If I were the writer of the article I would juxtapose her 'super sweet' claim right after talking about slamming the door on the leg of an officer. Seriously good opportunity missed.


----------



## Iwanthealthyhair67

bzb1990 said:


> 'I consider myself to be super sweet.' That sounds like satire! The article could just as well have been from the Onion from how ridiculous she sounds



'super sweet' yet she is giving chase and assaulting an officer with her car door


----------



## bzb1990

Iwanthealthyhair67 said:


> 'super sweet' yet she is giving chase and assaulting an officer with her car door


Who even calls THEMSELVES 'super sweet'???   I've never before seen someone referring to themselves as sweet.
super arrogant more like.


----------



## naturalgyrl5199

IDGAF about her mental health. She is entitled and spoiled....and when she cut Gayle off and was like "enough" with the hand...I was too through.

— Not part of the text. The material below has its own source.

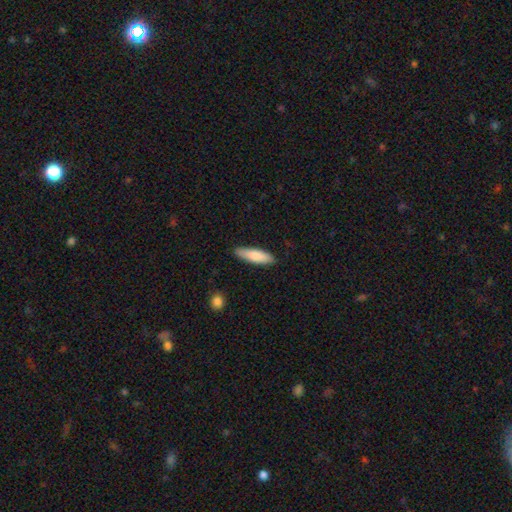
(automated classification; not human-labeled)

She didn't want Gayle walking her through the part where she attacked and tackled that boy. I'd sue her and make her an example. She needs to pay that child and his family restitution for many many years. Every stimulus and tax refund she gets needs to go to him.


----------



## lavaflow99

naturalgyrl5199 said:


> IDGAF about her mental health. *She is entitled and spoiled....and when she cut Gayle off and was like "enough" with the hand..*.I was too through.
> 
> She didn't want Gayle walking her through the part where she attacked and tackled that boy. I'd sue her and make her an example. She needs to pay that child and his family restitution for many many years. Every stimulus and tax refund she gets needs to go to him.



And her mother just sat there and let her disrespect Gayle.    Any other responsible parent would reprimand their child for being disrespectful.  Then again, a child of proper upbringing wouldn't even think to say such a thing or gesture that way toward a person especially an elder.

She is overdue for a life lesson and a jail sentence and some hefty fines would do just that.


----------



## bzb1990

lavaflow99 said:


> And her mother just sat there and let her disrespect Gayle.    Any other responsible parent would reprimand their child for being disrespectful.  Then again, a child of proper upbringing wouldn't even think to say such a thing or gesture that way toward a person especially an elder.
> 
> She is overdue for a life lesson and a jail sentence and some hefty fines would do just that.


Yes but btw .. I thought she was saying Enough to her lawyer?


----------



## OmbreLune

lavaflow99 said:


> And her mother just sat there and let her disrespect Gayle.    Any other responsible parent would reprimand their child for being disrespectful.  Then again, a child of proper upbringing wouldn't even think to say such a thing or gesture that way toward a person especially an elder.
> 
> She is overdue for a life lesson and a jail sentence and some hefty fines would do just that.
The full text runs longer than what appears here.